_Exercise directions:_ Using the listing beneath this task, count the lines with the word "гречневая" and write only the result.

┄┄┄┄┄┄

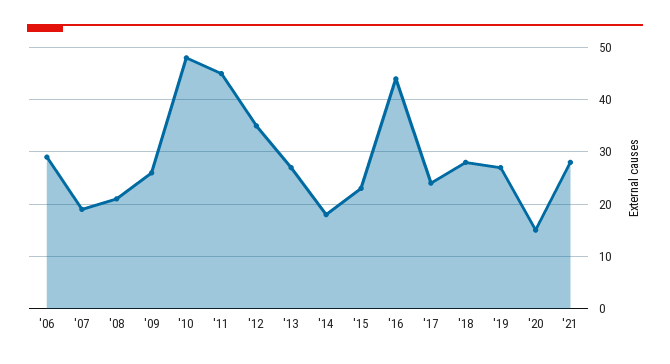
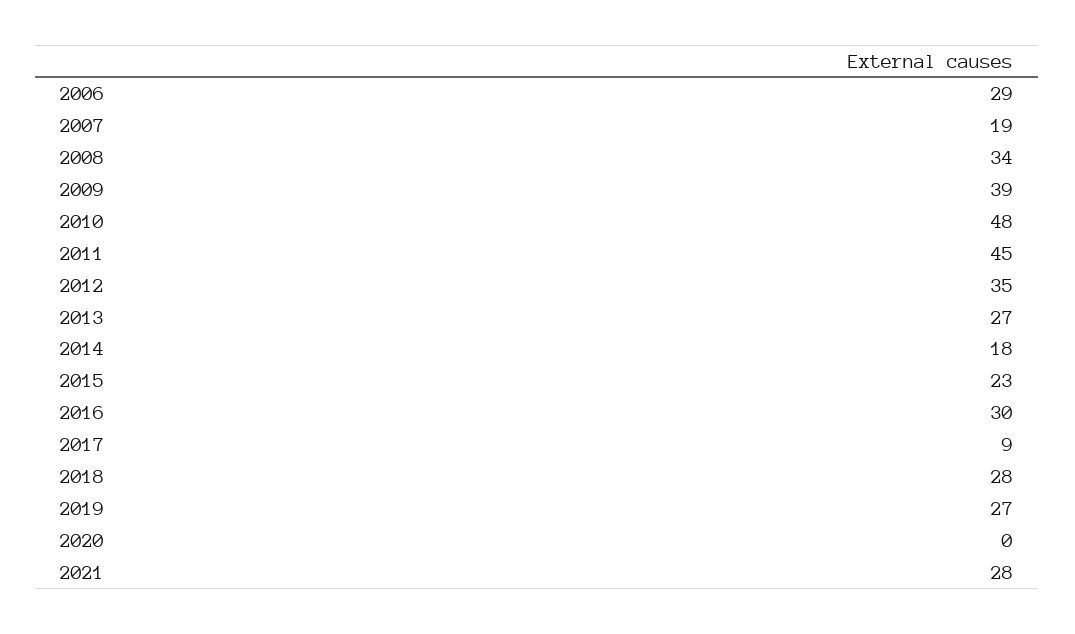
  {
    "'06": 29,
    "'07": 19,
-   "'08": 20,
+   "'08": 34,
-   "'09": 25,
+   "'09": 39,
    "'10": 48,
    "'11": 45,
    "'12": 35,
    "'13": 27,
    "'14": 18,
    "'15": 23,
-   "'16": 45,
+   "'16": 30,
-   "'17": 25,
+   "'17": 9,
    "'18": 28,
    "'19": 27,
-   "'20": 15,
+   "'20": 0,
    "'21": 28
  }

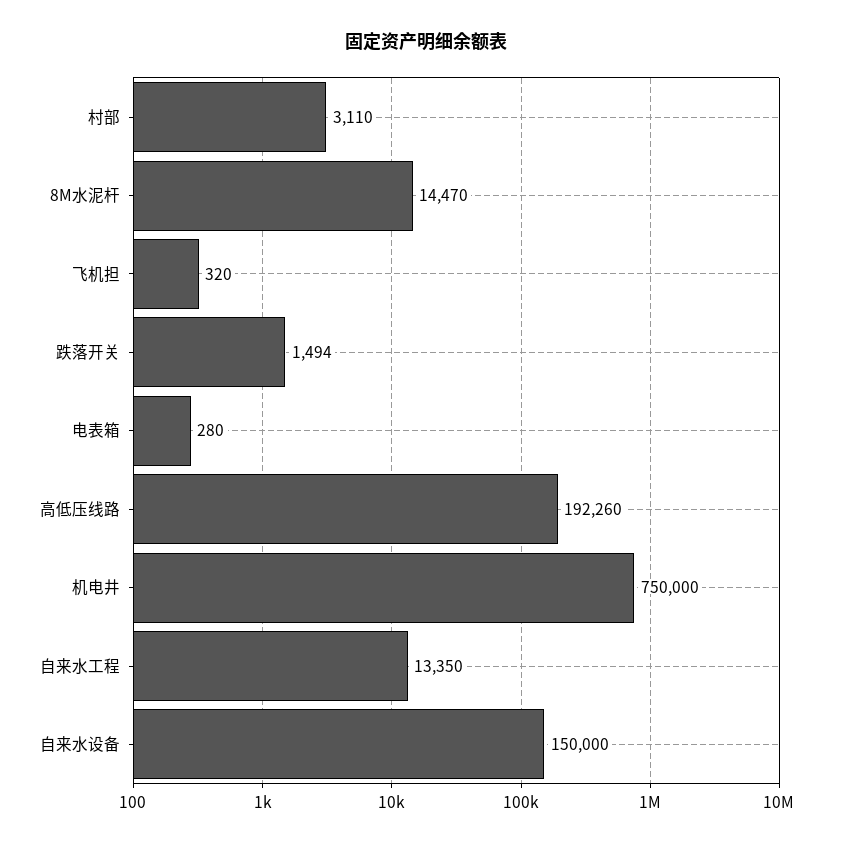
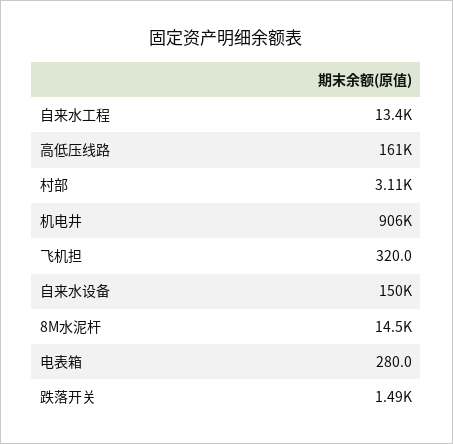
  {
    "村部": 3110,
    "8M水泥杆": 14470,
    "飞机担": 320,
    "跌落开关": 1494,
    "电表箱": 280,
-   "高低压线路": 192260,
+   "高低压线路": 161000,
-   "机电井": 750000,
+   "机电井": 906000,
    "自来水工程": 13350,
    "自来水设备": 150000
  }

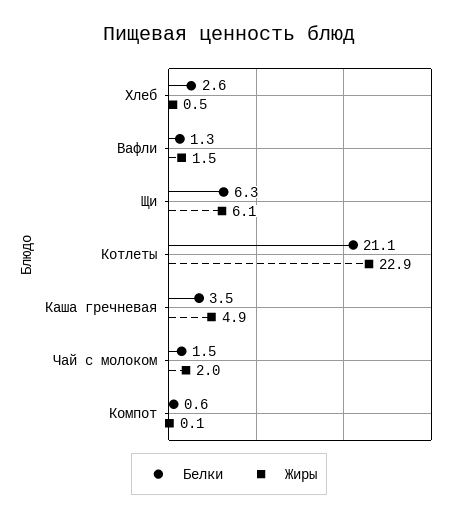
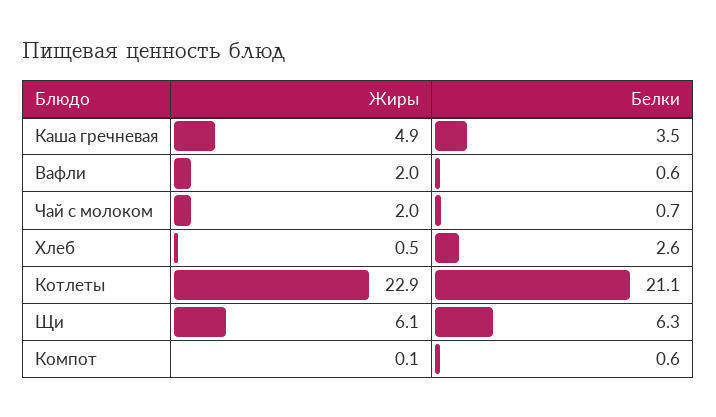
  {
    "Белки": {
      "Хлеб": 2.6,
-     "Вафли": 1.3,
+     "Вафли": 0.6,
      "Щи": 6.3,
      "Котлеты": 21.1,
      "Каша гречневая": 3.5,
-     "Чай с молоком": 1.5,
+     "Чай с молоком": 0.7,
      "Компот": 0.6
    },
    "Жиры": {
      "Хлеб": 0.5,
-     "Вафли": 1.5,
+     "Вафли": 2,
      "Щи": 6.1,
      "Котлеты": 22.9,
      "Каша гречневая": 4.9,
      "Чай с молоком": 2,
      "Компот": 0.1
    }
  }

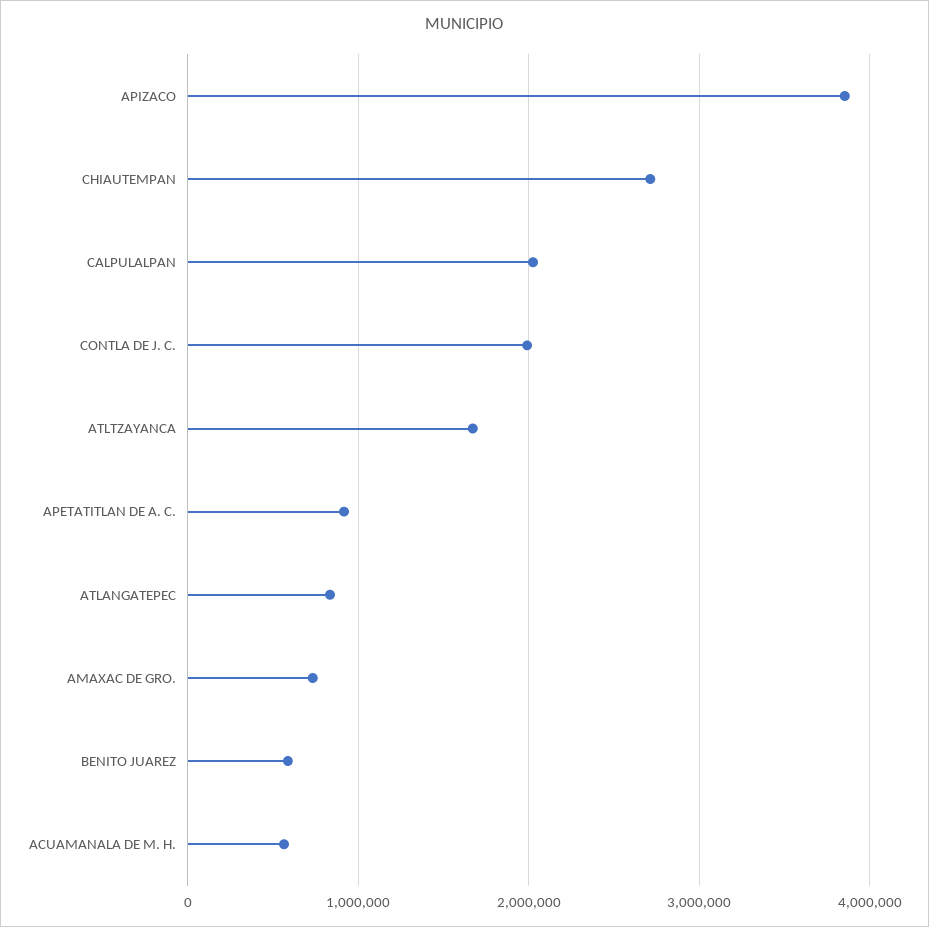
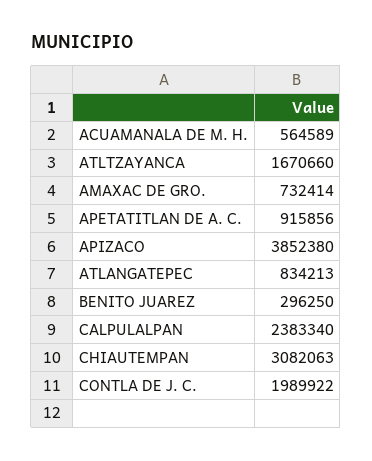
  {
    "APIZACO": 3852380,
-   "CHIAUTEMPAN": 2700000,
+   "CHIAUTEMPAN": 3082063,
-   "CALPULALPAN": 2000000,
+   "CALPULALPAN": 2383340,
    "CONTLA DE J. C.": 1989922,
    "ATLTZAYANCA": 1670660,
    "APETATITLAN DE A. C.": 915856,
    "ATLANGATEPEC": 834213,
    "AMAXAC DE GRO.": 732414,
-   "BENITO JUAREZ": 600000,
+   "BENITO JUAREZ": 296250,
    "ACUAMANALA DE M. H.": 564589
  }

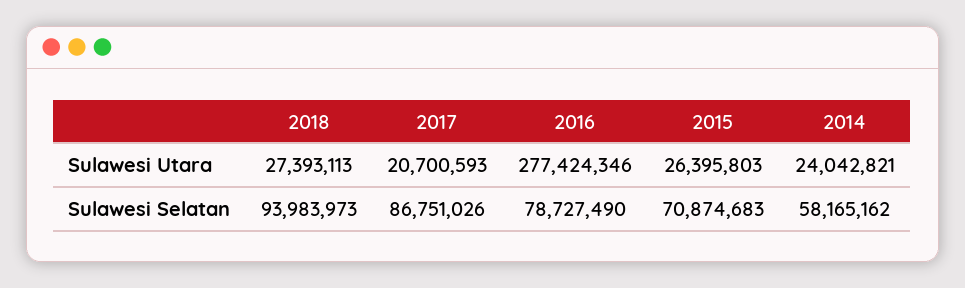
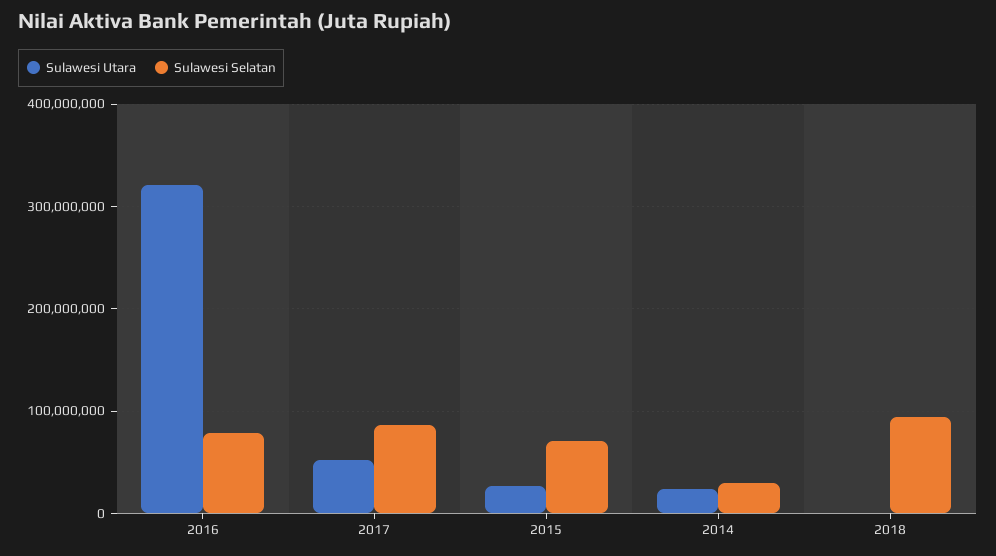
  {
    "Sulawesi Utara": {
-     "2018": 27393113,
+     "2018": 0,
-     "2017": 20700593,
+     "2017": 50000000,
-     "2016": 277424346,
+     "2016": 320000000,
      "2015": 26395803,
      "2014": 24042821
    },
    "Sulawesi Selatan": {
      "2018": 93983973,
      "2017": 86751026,
      "2016": 78727490,
      "2015": 70874683,
-     "2014": 58165162
+     "2014": 30000000
    }
  }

┄┄┄┄┄┄

_Reply:_ 2